Оборотни в погонах забирают у меня половину выручки. Треть мыслей, образов и слов, пришедших мне в голову как стихи, оказываются незаписанными из-за суеты вокруг. Треть из оставшихся выветриваются из памяти. Еще треть оказываются никчемным мусором. Но это и не важно. Придут еще. А эти пусть текут себе прочь.

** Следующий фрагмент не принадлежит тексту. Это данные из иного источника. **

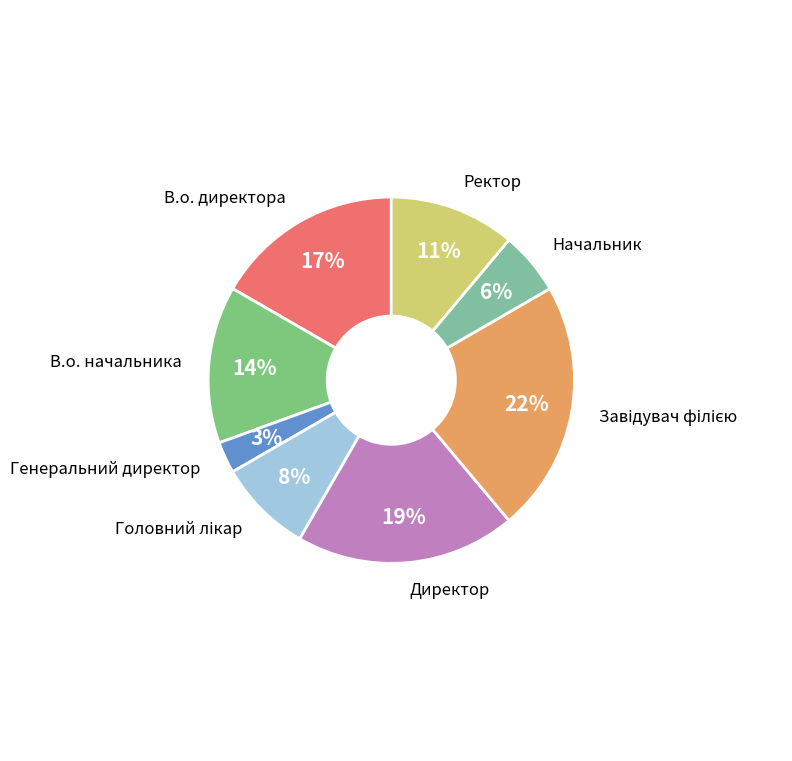

To the nearest percent, what percentage of the pie is Начальник?

6%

Десять процентов – вот мой доход и прибыль. Будто я какая ходячая церковь, живущая на подаяния. Впрочем, так оно и есть – я живу на подаяния. Я подсчитал, что за день писанины мне накидывают в шапку в среднем тысячи три-четыре рублей. Треть, как я уже говорил, забирает милиция на горячий чай с пирожками в соседнем киоске. Половину оставшегося присваивает крыша подземки. Их у меня собирает за арендованное место безрукий-безногий Радий на инвалидной коляске.
Арендованное у кого? Воздуха? Пустоты? Улицы? Космоса? Звучит-то как: «крыша подземки»! Пожалуй, так стоило бы назвать поэму, напиши я ее однажды. Но это вряд ли. В день я пишу не больше одной песни-стиха и сотни три имен. Выходит, каждая моя строка стоит около десяти рублей. Меня это и печалит, и радует.
Печалит то, что мой труд так малооплачиваем; радует, что я еще вообще хоть что-то стою. Когда радуюсь, я выдавливаю из себя строку, словно пасту с мелиссой из тюбика на щетку.
Помимо гитары, я ношу с собой ящичек с красками и кистями, с щеткой и гуталином. Я еще ни разу никому не начищал обувь, но однажды мне, возможно, и это предстоит, если только мои иероглифы вдруг перестанут пользоваться спросом и ничего не останется, как замазать белую поверхность гуталином.
Ящик и гитара – мои щит и меч, мои котомка и посох. Для арлекина и трубадура вроде меня – это незаменимые неземные вещи. Ящик мне служит еще стулом или столом, когда я исполняю песни или пишу имена. Я сажусь на него и, как чистильщик обуви, втираю чернила в бумагу, натираю, шлифую, стараясь белую пустую гладь превратить в замаранную, в поверхность хоть с каким-то смыслом и именем.